I wondered whether I was not already deeper into this matter than was good for my peace of mind or health of body.
I wondered whether what I had seen were the initials of our author, William Shakespeare.
And it was Master Shakespeare’s Globe playhouse whose walls I was now walking alongside. His and the other shareholder-players’. This morning was a rehearsal for A Somerset Tragedy by Master Henry Highcliff. I put to one side speculation about those troubling initials, and concentrated instead on my part in the play.
A Somerset Tragedy is a simple tale of domestic lust and violence. It involves a land-holder and his younger wife, as well as a painter, the painter’s sister, the man the painter’s sister wishes to marry, the man the painter has arranged for his sister to marry (two different men, this), three hired assassins, a local lord, sundry servants and clowns, a brace of magistrates, a priest, an executioner. You get the picture. I didn’t know the full plot, since I had received only the scroll bearing my own part, but I could guess what happened from a glance at the dramatis personae. Most likely it began with a rape: most certainly it ended with the rope. I was a yokel, with full-dress accent and boorish manners.
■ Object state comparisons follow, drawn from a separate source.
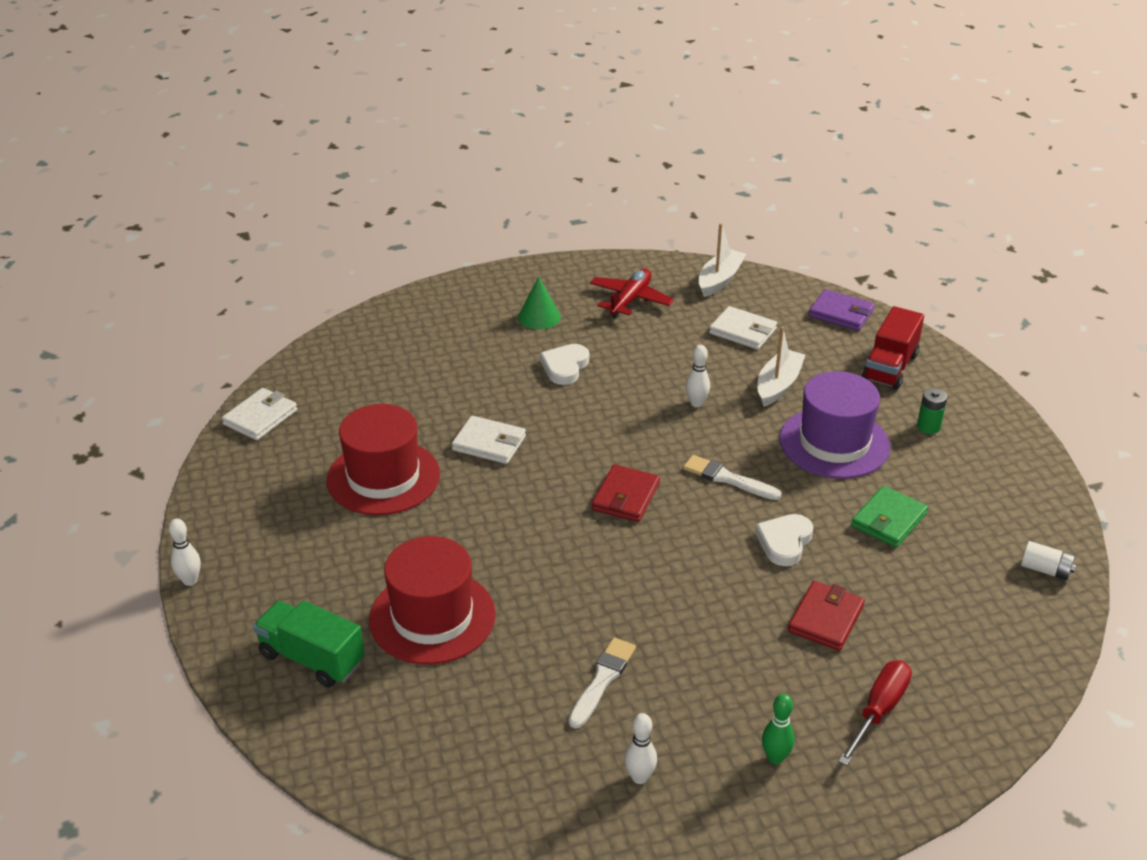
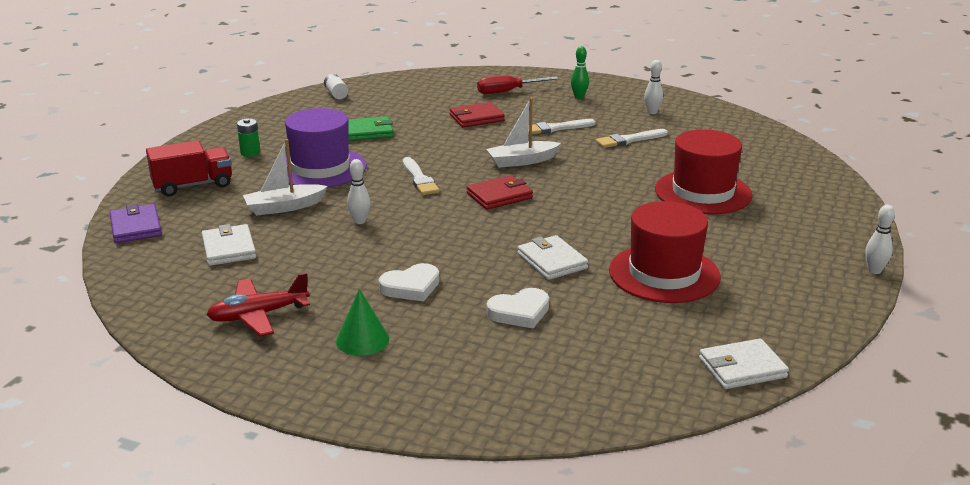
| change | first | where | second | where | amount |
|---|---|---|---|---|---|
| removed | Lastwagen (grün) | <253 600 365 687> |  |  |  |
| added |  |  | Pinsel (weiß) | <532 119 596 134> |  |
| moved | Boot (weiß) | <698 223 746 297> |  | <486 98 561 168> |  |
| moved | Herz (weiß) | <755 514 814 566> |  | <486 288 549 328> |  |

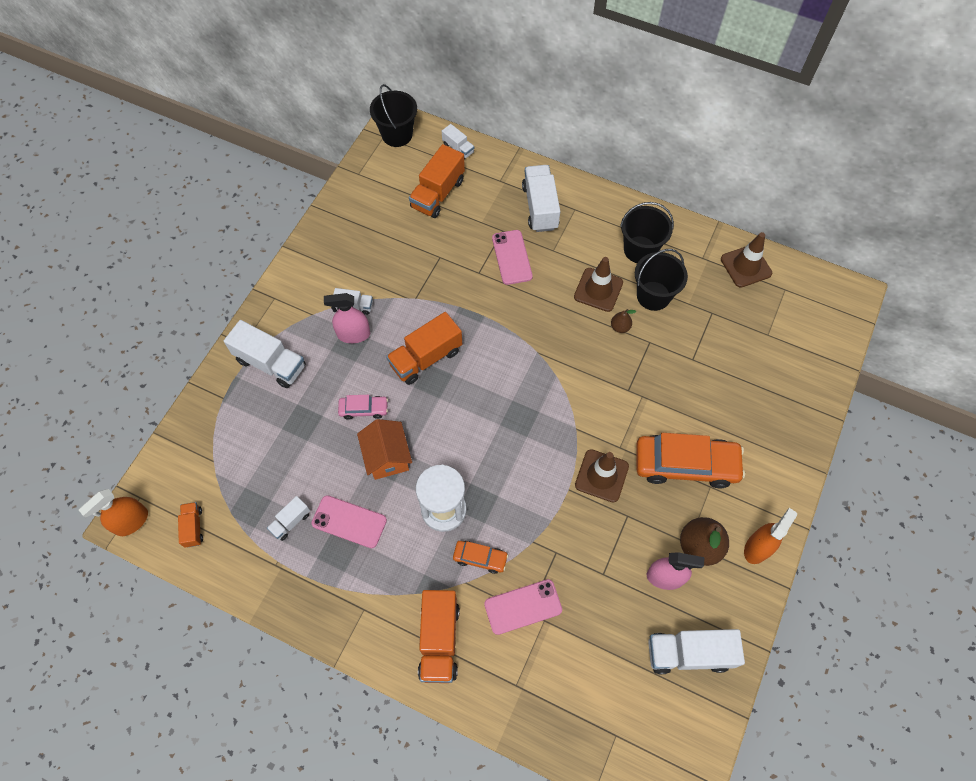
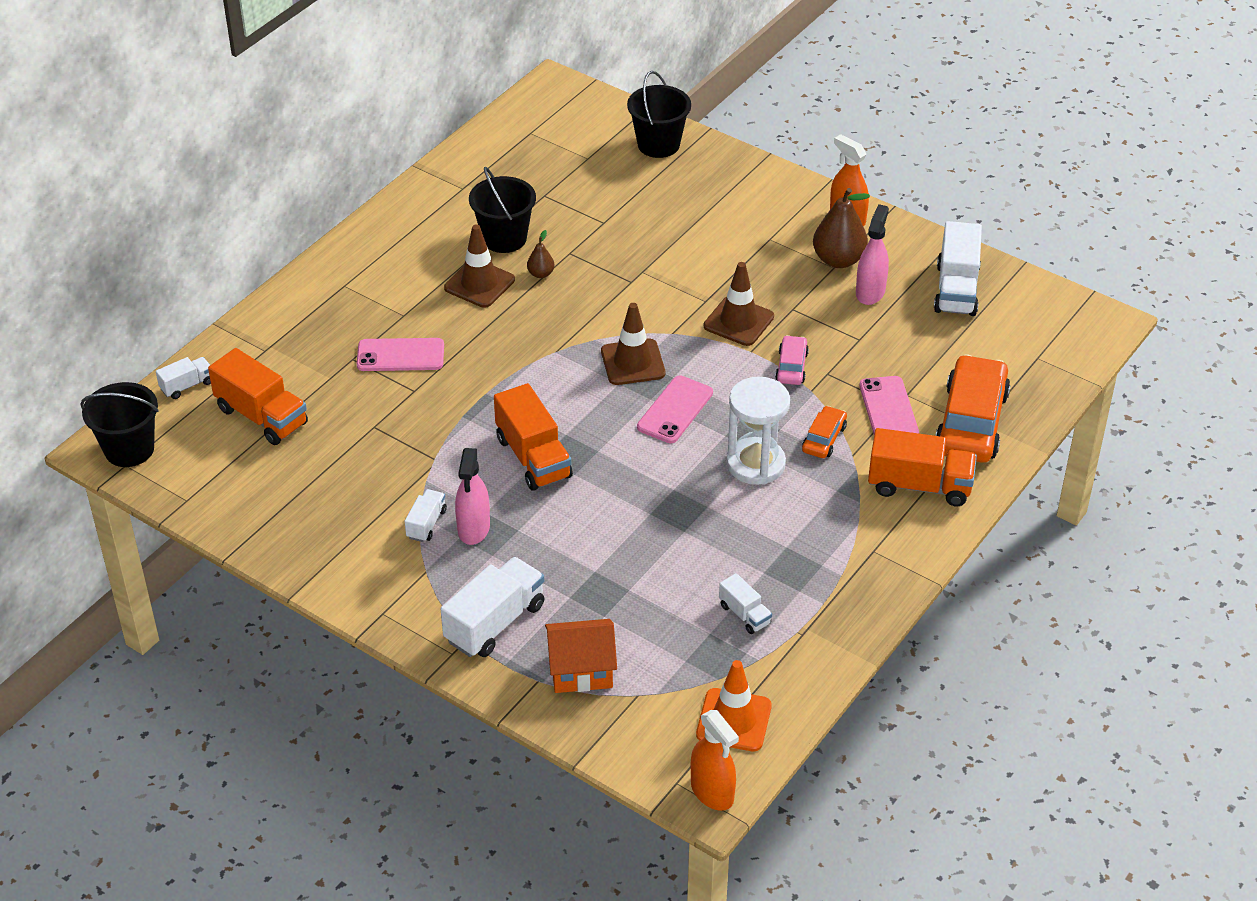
| change | first | where | second | where | amount |
|---|---|---|---|---|---|
| removed | Lastwagen (weiß) | <522 165 560 232> |  |  |  |
| moved | Handy (rosa) | <311 495 387 548> |  | <637 375 713 443> |  |
| moved | Auto (rosa) | <338 395 388 420> |  | <775 335 809 385> |  |
| moved | Haus (orange) | <357 419 412 480> |  | <545 619 617 693> |  |
| moved | Eimer (schwarz) | <620 202 674 263> |  | <627 71 691 158> |  |
| moved | Auto (orange) | <636 433 745 488> |  | <935 354 1011 463> |  |
| moved | Leitkegel (braun) | <721 232 772 288> |  | <601 303 665 385> |  |
| replaced | Lastwagen (orange) | <178 502 203 548> | Leitkegel (orange) | <696 660 772 751> |  |

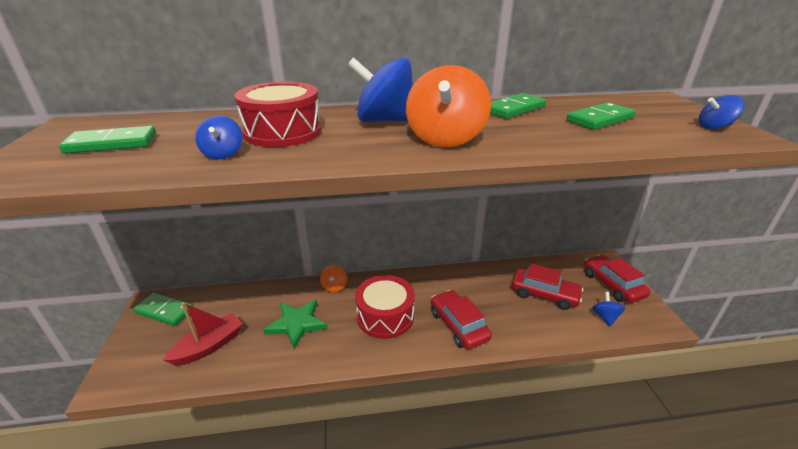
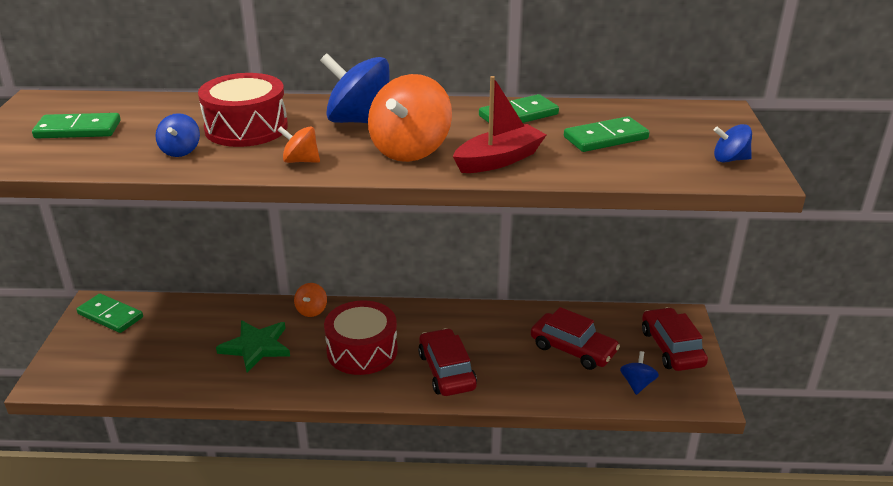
| change | first | where | second | where | amount |
|---|---|---|---|---|---|
| added |  |  | Kreisel (orange) | <278 126 320 163> |  |
| moved | Boot (rot) | <163 302 243 366> |  | <453 76 546 173> |  |

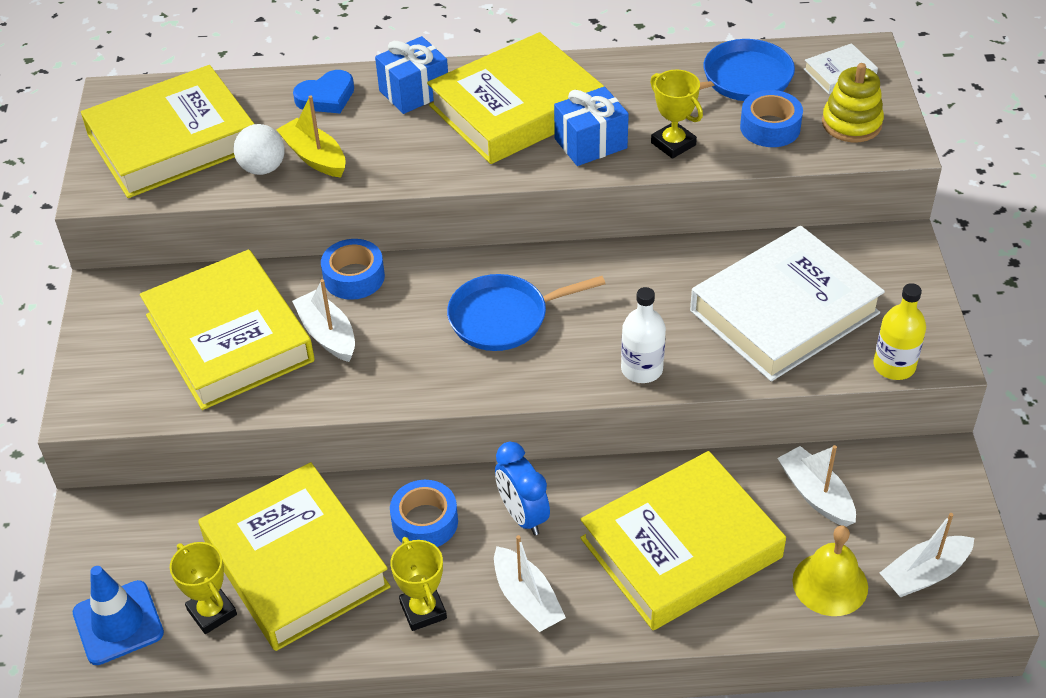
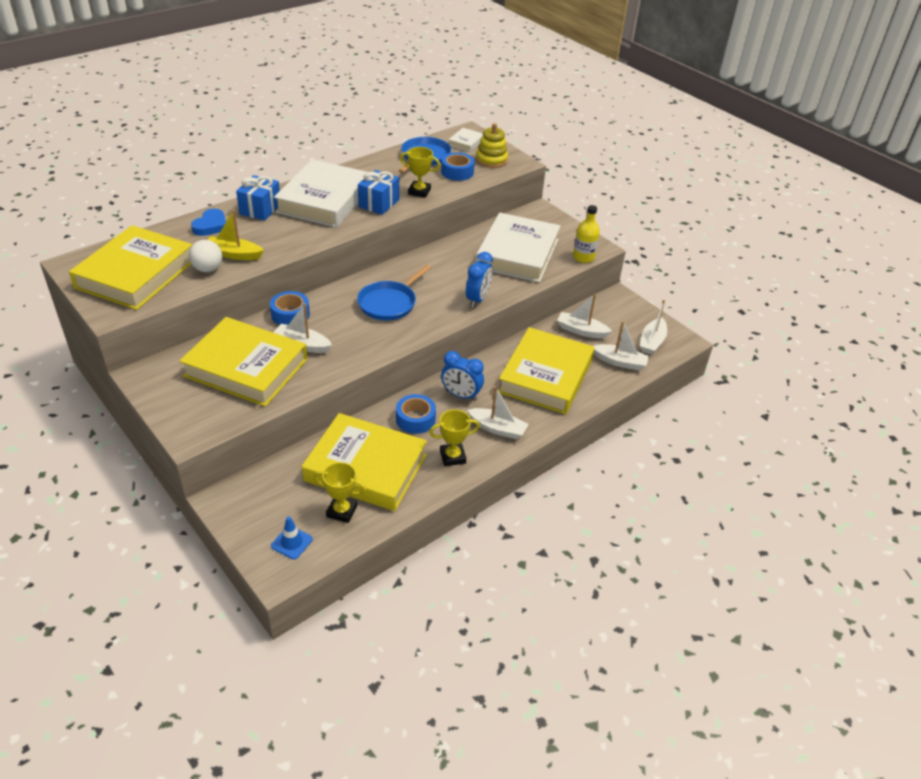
| change | first | where | second | where | amount |
|---|---|---|---|---|---|
| replaced | Flasche (weiß) | <621 287 666 383> | Wecker (blau) | <466 252 493 307> |  |
| replaced | Glocke (gelb) | <792 525 868 616> | Boot (weiß) | <594 321 649 371> |  |
| recoloured | Buch (gelb) | <427 32 605 164> | Buch (weiß) | <274 159 367 228> |  |
| turned | Pokal (gelb) | <390 537 447 631> |  | <429 409 480 466> | 45 degrees counterclockwise |
| resized | Leitkegel (blau) | <73 566 164 665> |  | <271 516 313 560> | x0.63 |

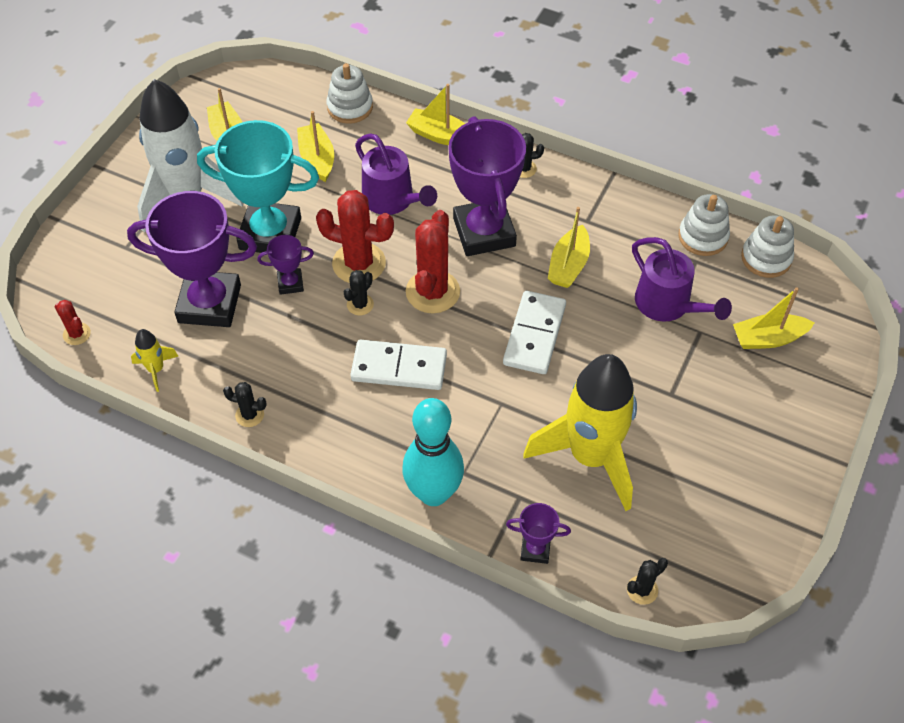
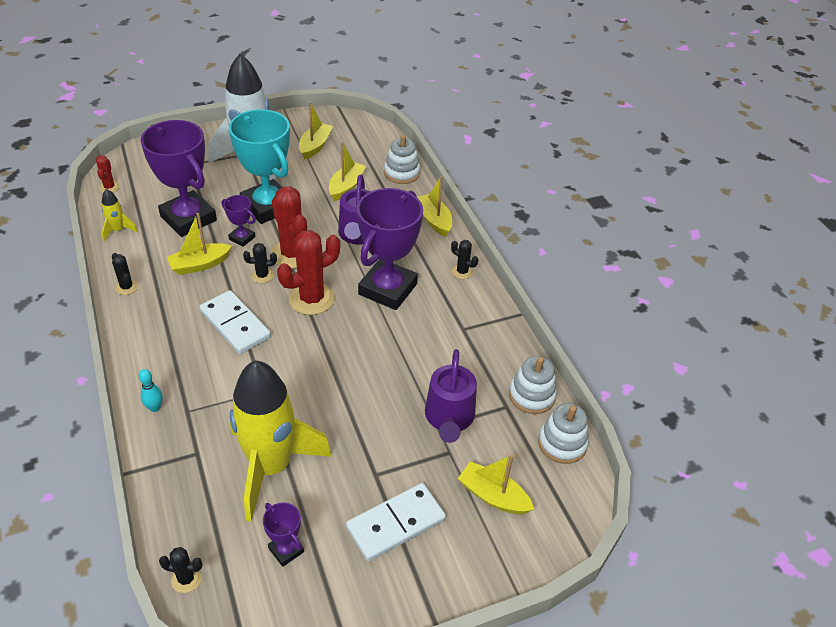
| change | first | where | second | where | amount |
|---|---|---|---|---|---|
| moved | Dominostein (weiß) | <503 291 566 374> |  | <346 483 446 561> |  |
| moved | Pokal (lila) | <506 503 571 564> |  | <263 502 304 567> |  |
| moved | Boot (gelb) | <548 207 590 288> |  | <167 213 232 275> |  |
| resized | Bowlingkegel (türkis) | <402 398 464 506> |  | <139 369 163 412> | x0.41 |

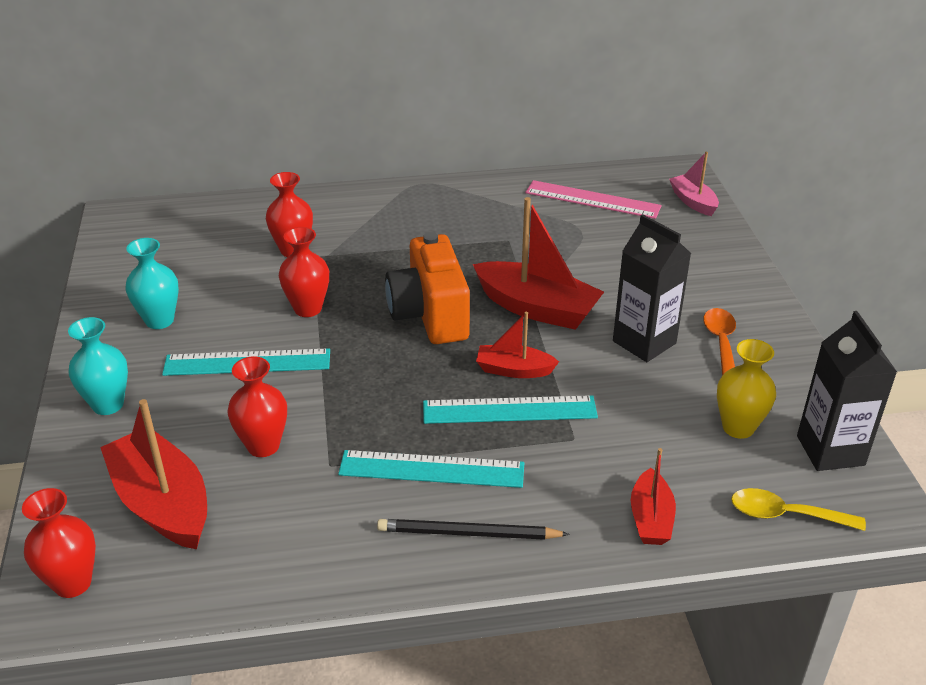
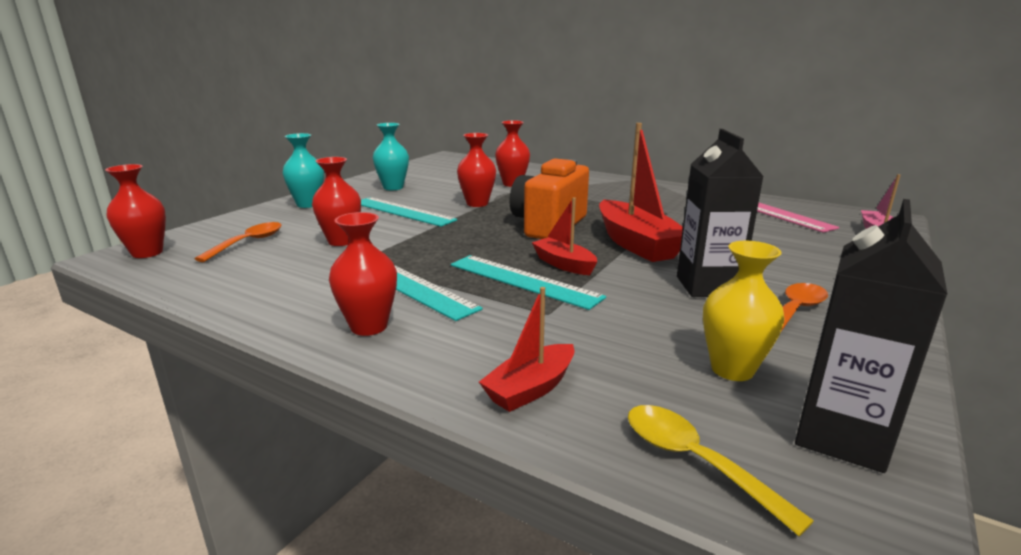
| change | first | where | second | where | amount |
|---|---|---|---|---|---|
| replaced | Boot (rot) | <100 399 207 549> | Löffel (orange) | <195 222 282 262> |  |
| replaced | Bleistift (schwarz) | <377 519 570 540> | Vase (rot) | <329 212 397 336> |  |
When I had glimpsed a little more of the play in rehearsal I would tell my Nell about it. She enjoyed hearing of my roles, or so I flattered myself. I had discovered that retailing the plot of a play while we were in bed together — as with Master WS’s Hamlet or the infinitely inferior Master Boscombe’s A City Pleasure — was an effective method of delaying my own journey’s end, and thus of ensuring her own satisfactory arrival at that terminus. It was as if a torrent of words could temporarily dam up another sort of effusion. Sometimes Nell had told me of what her paying customers cried out when they were busy about her person, although this was knowledge that I wanted her to share with me only in extremis. I considered that my dramatic summaries showed a more refined temper than their cataloguing of her body parts, and what they were doing or intended to do with them and to them. I wondered whether I should mention to our author my interesting use of his Tragedy of the Prince of Denmark. I wondered what our author had been doing up a tree in the garden of Sir William Eliot. Unless it had been some other WS of course.
‘Master Revill!’
It was Robert Mink, the fat player who had given me the note for my Lady Alice. We had coincided at the entrance to the playhouse. Together we made our way to the tiring-house, where some of the other Chamberlain’s men were already gathering. Mink was clutching a much larger scroll than mine. He noticed that I was looking at the size of his part.
‘I play a painter in the county of Somerset,’ he said. ‘I wish to marry my sister off for reasons that are obscure to me. When she does not agree, because there is another man back in the tiring-house, I turn murderous. I paint a picture of my sister which is so beautiful that the onlooker cannot help touching it. The pigment that I use in depicting her flesh, her nearly bare breast, is naturally poisonous to the touch. This picture will then be shown to the man I wish to kill. He will reach out to stroke her exposed, painted flesh, and so he will die. Have you ever heard of anything so unlikely?’